• _EXTRACT_
____________________
Research and Reports

This page houses research reports, research summaries, policy and advocacy documents, and current perspectives that address the college and career readiness framework that guides curriculum, instruction and assessment in Linked Learning programs.  Contents include evidence of Linked Learning’s impact in schools, studies in the foundations of Linked Learning, reports on promising practices in Linked Learning educator preparation and more.

Practice Brief: Building Capacity for Linked Learning Pathways: A Guide for School Counselor Educators

Jake Olsen
California State University Long Beach

This practice brief is intended to be a practical tool and resource for school counselor educators interested in integrating principles and practices of the Linked Learning approach into graduate level school counselor preparation programs. In addition, the conceptual framework for aligning comprehensive school counseling programs (CSCPs) with the Linked Learning approach has implications for practicing school counselors. The lessons learned, core features, capacity building, curriculum integration, research partnerships, and needs included in this practice brief were drawn from a thorough review of the literature, informal interviews, and faculty participation in professional development.
____________________
• _INFORMATION GIVEN_
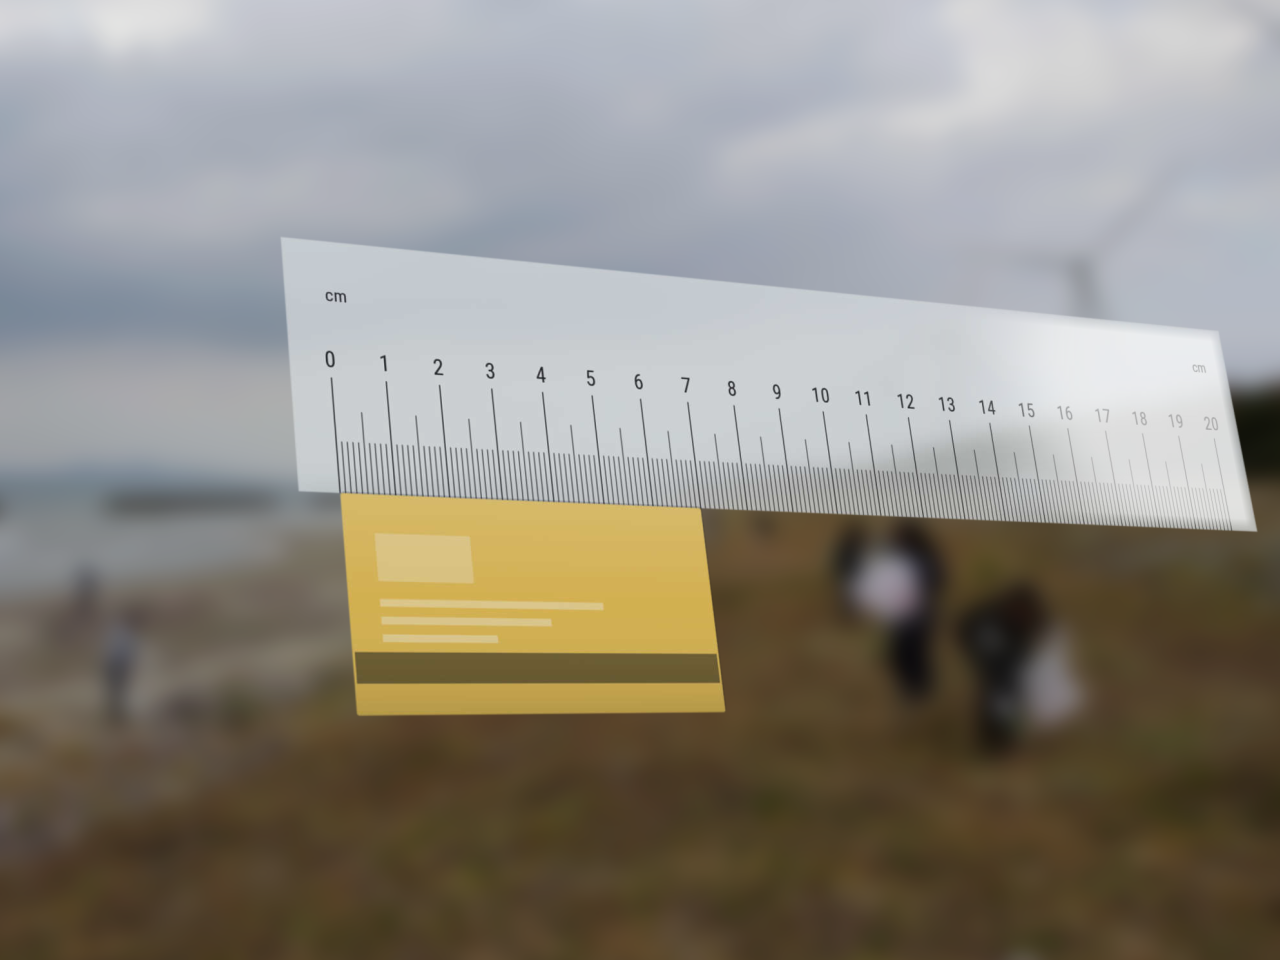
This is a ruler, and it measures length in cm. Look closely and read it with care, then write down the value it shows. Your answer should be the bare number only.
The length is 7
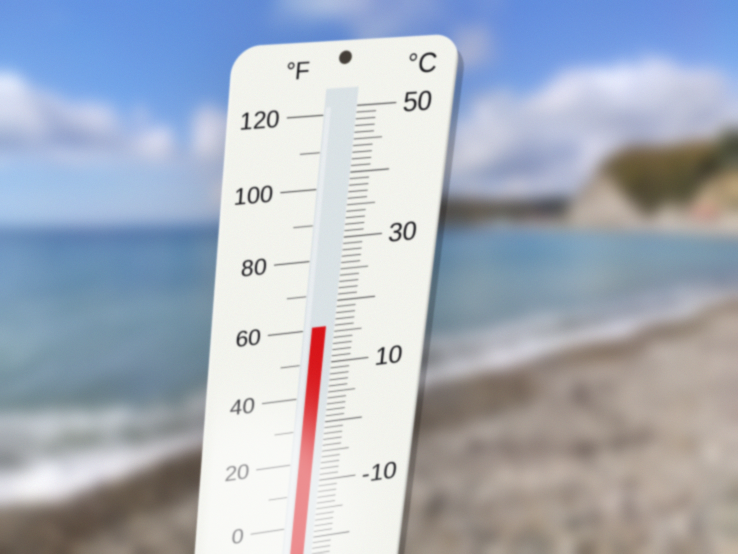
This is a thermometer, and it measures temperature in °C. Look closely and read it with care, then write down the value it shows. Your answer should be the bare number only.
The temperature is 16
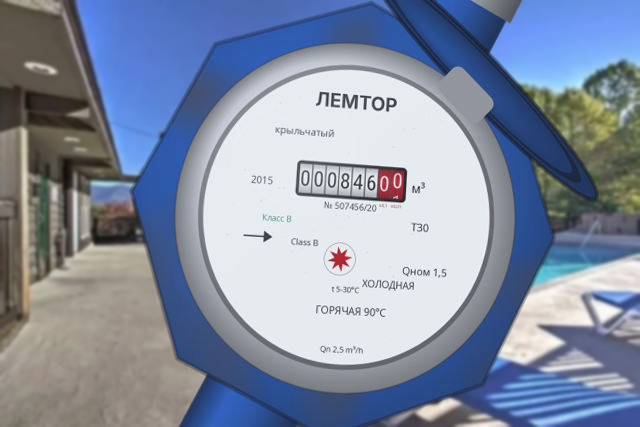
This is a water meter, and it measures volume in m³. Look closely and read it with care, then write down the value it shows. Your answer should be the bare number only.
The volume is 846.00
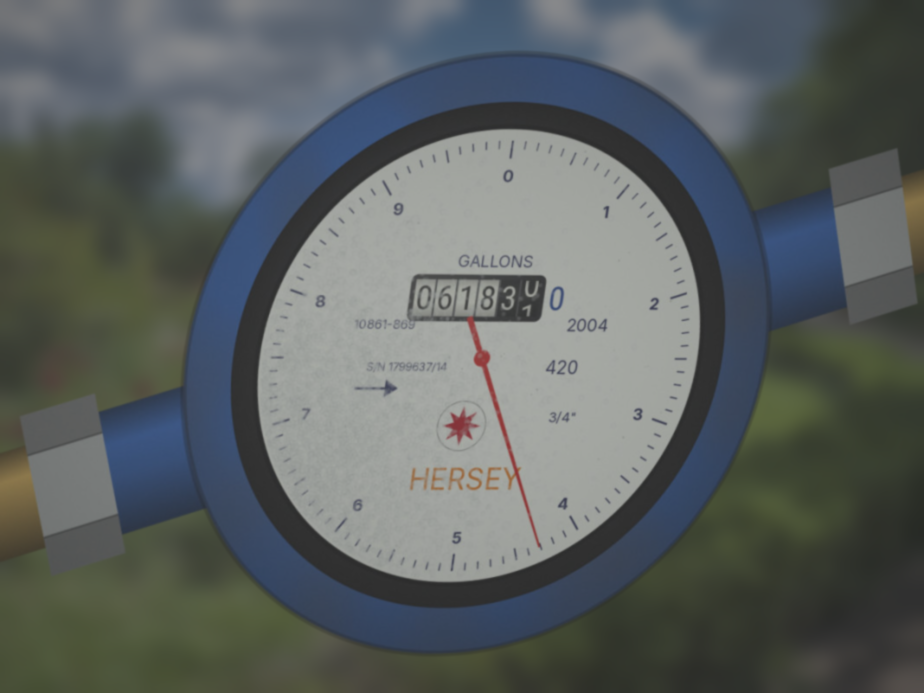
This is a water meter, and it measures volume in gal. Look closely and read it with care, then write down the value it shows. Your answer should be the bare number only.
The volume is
____________________
• _QUESTIONS_
a) Please write out the Linked Learning research page from "Practice Brief: Building" up to and including "in professional development.".
b) Decide whether each statement agrees with the Linked Learning research page. Answer yes or no and quote the deciding words.
(i) The practice brief is aimed at school counselor educators.
(ii) The practice brief's content was drawn solely from a survey of students.
(iii) The page includes reports on educator preparation.
c) In one to three sentences, explain what the lessons learned and other content of the practice brief on the Linked Learning research page are based on.
The rows are separate material from the Linked Learning research page.

• _ANSWERS TO THE TASKS_
a)
Practice Brief: Building Capacity for Linked Learning Pathways: A Guide for School Counselor Educators

Jake Olsen
California State University Long Beach

This practice brief is intended to be a practical tool and resource for school counselor educators interested in integrating principles and practices of the Linked Learning approach into graduate level school counselor preparation programs. In addition, the conceptual framework for aligning comprehensive school counseling programs (CSCPs) with the Linked Learning approach has implications for practicing school counselors. The lessons learned, core features, capacity building, curriculum integration, research partnerships, and needs included in this practice brief were drawn from a thorough review of the literature, informal interviews, and faculty participation in professional development.

b)
(i) Yes: "intended to be a practical tool and resource for school counselor educators"
(ii) No: "drawn from a thorough review of the literature, informal interviews, and faculty participation in professional development"
(iii) Yes: "reports on promising practices in Linked Learning educator preparation"

c) They were drawn from a thorough review of the literature, informal interviews, and faculty participation in professional development. This basis covers the lessons learned, core features, capacity building, curriculum integration, research partnerships, and needs in the brief.